Convert the lines below, from the line containing "catalogue / barcode: US 1363723" through the final line of the rows, into a Markdown table with the columns Number and Line, numbering each line in order and omitting blank lines.

[BEGIN Data provided]

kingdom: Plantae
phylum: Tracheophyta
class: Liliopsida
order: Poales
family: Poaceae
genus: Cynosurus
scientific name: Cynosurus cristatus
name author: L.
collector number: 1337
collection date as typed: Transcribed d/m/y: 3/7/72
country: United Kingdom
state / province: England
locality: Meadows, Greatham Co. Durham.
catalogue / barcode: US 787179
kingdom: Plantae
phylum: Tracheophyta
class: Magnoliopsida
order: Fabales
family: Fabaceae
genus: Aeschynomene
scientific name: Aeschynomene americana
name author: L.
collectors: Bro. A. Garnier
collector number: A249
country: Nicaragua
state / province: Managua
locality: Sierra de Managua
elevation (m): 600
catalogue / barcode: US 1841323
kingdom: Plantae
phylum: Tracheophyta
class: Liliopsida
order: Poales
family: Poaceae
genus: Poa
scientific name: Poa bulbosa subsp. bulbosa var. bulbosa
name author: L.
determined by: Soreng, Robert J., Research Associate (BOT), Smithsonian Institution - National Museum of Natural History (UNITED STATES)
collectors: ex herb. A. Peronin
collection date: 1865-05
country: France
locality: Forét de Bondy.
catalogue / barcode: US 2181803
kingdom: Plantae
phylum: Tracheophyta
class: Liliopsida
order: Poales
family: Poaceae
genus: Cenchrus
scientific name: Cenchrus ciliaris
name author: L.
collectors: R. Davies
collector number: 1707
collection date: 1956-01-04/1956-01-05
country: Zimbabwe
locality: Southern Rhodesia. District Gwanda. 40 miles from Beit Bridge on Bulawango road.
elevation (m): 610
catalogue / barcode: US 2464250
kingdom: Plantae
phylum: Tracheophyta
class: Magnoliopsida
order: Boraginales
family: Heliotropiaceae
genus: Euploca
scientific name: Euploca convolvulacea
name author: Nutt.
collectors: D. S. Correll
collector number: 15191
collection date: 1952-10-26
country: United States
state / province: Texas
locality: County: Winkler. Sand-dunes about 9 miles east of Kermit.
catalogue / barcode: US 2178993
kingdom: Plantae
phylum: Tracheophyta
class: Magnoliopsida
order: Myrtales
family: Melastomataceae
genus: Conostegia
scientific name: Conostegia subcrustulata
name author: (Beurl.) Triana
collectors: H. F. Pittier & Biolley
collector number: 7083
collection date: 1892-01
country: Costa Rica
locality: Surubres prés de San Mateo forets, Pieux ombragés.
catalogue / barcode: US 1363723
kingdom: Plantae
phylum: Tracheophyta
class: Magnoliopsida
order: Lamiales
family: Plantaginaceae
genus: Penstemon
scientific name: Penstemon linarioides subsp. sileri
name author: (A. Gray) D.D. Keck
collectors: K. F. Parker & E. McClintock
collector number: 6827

[END Data provided]

Response to this exercise:
| Number | Line |
|---|---|
| 1 | catalogue / barcode: US 1363723 |
| 2 | kingdom: Plantae |
| 3 | phylum: Tracheophyta |
| 4 | class: Magnoliopsida |
| 5 | order: Lamiales |
| 6 | family: Plantaginaceae |
| 7 | genus: Penstemon |
| 8 | scientific name: Penstemon linarioides subsp. sileri |
| 9 | name author: (A. Gray) D.D. Keck |
| 10 | collectors: K. F. Parker & E. McClintock |
| 11 | collector number: 6827 |